Tell your AI assistant:

"Check for any sentiment anomalies or trends in my conversations from the past 2 weeks"

User Cohorts Management

GETPOSTPATCHDELETE/api/analytics/cohorts

Create and manage user cohorts for segmentation, targeted analysis, and A/B testing.
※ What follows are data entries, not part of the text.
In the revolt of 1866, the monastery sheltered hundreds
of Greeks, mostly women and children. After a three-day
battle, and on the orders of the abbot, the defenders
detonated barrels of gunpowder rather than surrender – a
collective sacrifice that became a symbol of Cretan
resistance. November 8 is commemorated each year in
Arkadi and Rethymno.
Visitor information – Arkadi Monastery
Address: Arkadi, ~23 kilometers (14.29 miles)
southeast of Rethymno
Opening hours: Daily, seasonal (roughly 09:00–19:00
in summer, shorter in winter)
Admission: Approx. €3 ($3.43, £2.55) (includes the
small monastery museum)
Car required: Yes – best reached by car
Supports 5 cohort types: static (manual lists), dynamic (auto-updating rules), behavioral (action-based), subscription (tier-based), and custom (advanced criteria).

Cohort Types:

• static: Fixed list of users (manual membership)
• dynamic: Auto-updates based on criteria (e.g., "active in last 7 days")
• behavioral: Action-based segmentation (e.g., "used calculator tool")
• subscription: Tier-based grouping (free, pro, enterprise)
• custom: Advanced custom criteria and rules

GET - List Cohorts:

curl -X GET 'https://finetunelab.ai/api/analytics/cohorts?cohort_type=dynamic&is_active=true&limit=20' \
  -H "Authorization: Bearer YOUR_TOKEN"

POST - Create Cohort:

curl -X POST https://finetunelab.ai/api/analytics/cohorts \
  -H "Content-Type: application/json" \
  -H "Authorization: Bearer YOUR_TOKEN" \
  -d '{
    "name": "Power Users",
    "description": "Users with >50 conversations in last month",
    "cohort_type": "dynamic",
    "criteria": {
      "min_conversations": 50,
      "lookback_days": 30,
      "active_status": true
    }
  }'

PATCH - Update Cohort:

curl -X PATCH https://finetunelab.ai/api/analytics/cohorts \
  -H "Content-Type: application/json" \
  -H "Authorization: Bearer YOUR_TOKEN" \
  -d '{
    "cohort_id": "cohort-abc-123",
    "is_active": false
  }'

DELETE - Remove Cohort:

curl -X DELETE 'https://finetunelab.ai/api/analytics/cohorts?cohort_id=cohort-abc-123' \
  -H "Authorization: Bearer YOUR_TOKEN"

Response Example (Create):

{
  "cohort": {
    "id": "cohort-abc-123",
    "name": "Power Users",
    "description": "Users with >50 conversations in last month",
    "cohort_type": "dynamic",
    "criteria": {
      "min_conversations": 50,
      "lookback_days": 30,
      "active_status": true
    },
    "member_count": 0,
    "is_active": true,
    "created_at": "2025-11-12T10:30:00.000Z",
    "updated_at": "2025-11-12T10:30:00.000Z"
  }
}

Tell your AI assistant:

"Create a cohort for power users with more than 50 conversations in the last month"

🎉 You're All Set!

You now have complete API documentation for 35 endpoints covering training, analytics, configuration management, custom model integration, GraphRAG knowledge graph, and comprehensive analytics & metrics. Ready to build something awesome!